Commentary: Abolish draft registration – don’t expand it to include women
“If you’re looking for a way to promote equal opportunities for women, draft registration is the wrong approach.” (John Moore | Getty Images)
Plans to mandate Selective Service registration for women were dropped in last-minute negotiations over the National Defense Authorization Act, which passed Congress on Dec. 15. But they will no doubt return. So will proposals to end mandatory registration for men. The latter is a better step toward gender equality.
Although military conscription ended in 1973 and the Defense Department appears to have absolutely no interest in restoring the draft, the federal government has required since 1980 that all men submit their names and contact info to a massive data base. Failure to do so within 30 days of a man’s 18th birthday makes him potentially subject to five years of imprisonment or a fine of $250,000 or both. So does failure to notify Selective Service of an address change, something that is frequent among the 18- to 26-year-old set that would be subject to the draft should it be revived.
No one has been prosecuted under the Selective Service Act for decades, but Congress and many state governments have adopted additional sanctions to coerce young men to register. For example, male applicants for federal job training and jobs in federal executive branch agencies must prove that they have registered or that they are exempt, according to the Center on Conscience and War. Many states have adopted similar measures, including requirements that men be registered before receiving a driver’s license. In New Hampshire, male non-registrants are barred from state jobs and admission to state-funded institutions of higher education.
The draft itself ended in 1973 due to the unpopularity of the U.S. war in Vietnam. Registration ended in 1975. But President Jimmy Carter brought it back in 1980 out of a desire to look tough following the Soviet invasion of Afghanistan. Since then, young men have been required to sign up and the Pentagon maintains a network of draft boards – one for each county – ready to spring into action should conscription be renewed.
Maintenance of the system cost the taxpayers $27.9 million this year, enough to provide pre-school for 4,213 children at $6,622 each, which the Private School Review says is the average pre-school tuition in New Hampshire.

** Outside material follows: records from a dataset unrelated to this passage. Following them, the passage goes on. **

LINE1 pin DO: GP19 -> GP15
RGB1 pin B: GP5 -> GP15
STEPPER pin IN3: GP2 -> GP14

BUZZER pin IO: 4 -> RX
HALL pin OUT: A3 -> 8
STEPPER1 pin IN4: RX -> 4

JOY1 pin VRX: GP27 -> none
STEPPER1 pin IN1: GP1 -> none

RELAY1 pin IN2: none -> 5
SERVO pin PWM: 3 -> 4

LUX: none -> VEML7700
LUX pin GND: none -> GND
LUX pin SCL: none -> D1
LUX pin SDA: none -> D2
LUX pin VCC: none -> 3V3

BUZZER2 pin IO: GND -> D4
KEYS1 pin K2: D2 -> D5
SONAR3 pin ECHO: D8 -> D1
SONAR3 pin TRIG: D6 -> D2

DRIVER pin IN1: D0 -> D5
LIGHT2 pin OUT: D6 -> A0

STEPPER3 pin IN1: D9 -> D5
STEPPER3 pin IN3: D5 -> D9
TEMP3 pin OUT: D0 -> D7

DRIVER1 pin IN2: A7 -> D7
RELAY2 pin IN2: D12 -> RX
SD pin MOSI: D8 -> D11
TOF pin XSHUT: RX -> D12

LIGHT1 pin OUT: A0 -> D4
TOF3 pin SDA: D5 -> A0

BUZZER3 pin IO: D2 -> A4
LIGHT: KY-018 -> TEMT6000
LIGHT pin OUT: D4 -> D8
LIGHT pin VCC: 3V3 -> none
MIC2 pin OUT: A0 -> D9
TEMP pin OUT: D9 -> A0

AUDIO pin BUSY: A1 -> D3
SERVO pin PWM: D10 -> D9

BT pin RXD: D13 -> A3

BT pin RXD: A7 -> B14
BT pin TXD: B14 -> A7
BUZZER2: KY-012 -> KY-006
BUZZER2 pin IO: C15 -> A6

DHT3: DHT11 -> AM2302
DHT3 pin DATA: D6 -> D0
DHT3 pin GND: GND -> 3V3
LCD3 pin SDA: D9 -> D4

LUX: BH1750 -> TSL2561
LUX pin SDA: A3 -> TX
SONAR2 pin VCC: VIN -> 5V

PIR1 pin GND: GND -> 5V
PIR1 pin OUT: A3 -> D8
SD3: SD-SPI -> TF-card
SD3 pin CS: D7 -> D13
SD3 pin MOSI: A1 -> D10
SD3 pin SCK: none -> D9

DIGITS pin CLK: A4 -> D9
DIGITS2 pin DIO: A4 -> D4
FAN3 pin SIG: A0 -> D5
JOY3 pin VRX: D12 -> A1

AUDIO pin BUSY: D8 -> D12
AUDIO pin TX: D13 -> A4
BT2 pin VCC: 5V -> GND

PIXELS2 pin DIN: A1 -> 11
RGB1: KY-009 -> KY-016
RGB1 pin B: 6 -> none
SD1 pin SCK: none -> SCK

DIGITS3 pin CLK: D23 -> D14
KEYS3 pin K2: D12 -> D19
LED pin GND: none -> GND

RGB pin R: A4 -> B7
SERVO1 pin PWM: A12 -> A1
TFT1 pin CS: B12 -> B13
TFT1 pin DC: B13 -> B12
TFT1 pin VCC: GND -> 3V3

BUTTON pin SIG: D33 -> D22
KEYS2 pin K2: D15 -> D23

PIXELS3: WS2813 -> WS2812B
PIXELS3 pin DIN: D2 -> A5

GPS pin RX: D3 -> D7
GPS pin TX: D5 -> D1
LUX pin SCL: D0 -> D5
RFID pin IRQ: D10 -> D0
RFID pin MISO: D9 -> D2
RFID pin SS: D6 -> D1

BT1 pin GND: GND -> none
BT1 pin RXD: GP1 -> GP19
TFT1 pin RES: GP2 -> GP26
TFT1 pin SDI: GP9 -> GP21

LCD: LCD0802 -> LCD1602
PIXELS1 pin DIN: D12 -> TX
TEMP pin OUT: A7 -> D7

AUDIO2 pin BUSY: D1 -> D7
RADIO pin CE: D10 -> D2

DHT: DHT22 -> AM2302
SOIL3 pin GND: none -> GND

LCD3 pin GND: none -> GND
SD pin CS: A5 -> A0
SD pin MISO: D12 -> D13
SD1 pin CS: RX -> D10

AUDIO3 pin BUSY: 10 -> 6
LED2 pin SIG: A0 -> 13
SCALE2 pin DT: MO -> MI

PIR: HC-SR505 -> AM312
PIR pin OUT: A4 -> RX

If you’re looking for an example of wasteful government spending, you need look no further than the Selective Service System. As Bernard Rostker, director of the Selective Service System from 1979-1981 testified to the National Commission on Military, National, and Public Service in 2019, “The current system of registration is ineffective and frankly less than useless.”
If you’re looking for a way to promote equal opportunities for women, draft registration is the wrong approach. As Tori Bateman of the American Friends Service Committee says, “This is not feminism; it simply expands an unjust system to more people.”
“Selective Service registration for males is a pillar of the U.S war culture and economy,” adds Bow resident Mary Lee Sargent, a longtime feminist peace activist and teacher of American history. “Expanding this system to include women is the opposite of what feminists should support; it strengthens a system and values that must be abolished, not expanded.”
Instead of expanding the Selective Service System, Congress should end it once and for all. Fortunately, Sens. Ron Wyden, D-Ore., and Rand Paul, R-Ky., and U.S. Reps. Peter DeFazio, D-Ore., and Rodney Davis, R-Ill., have sponsored legislation to end the Selective Service System entirely. That is the best path to equality.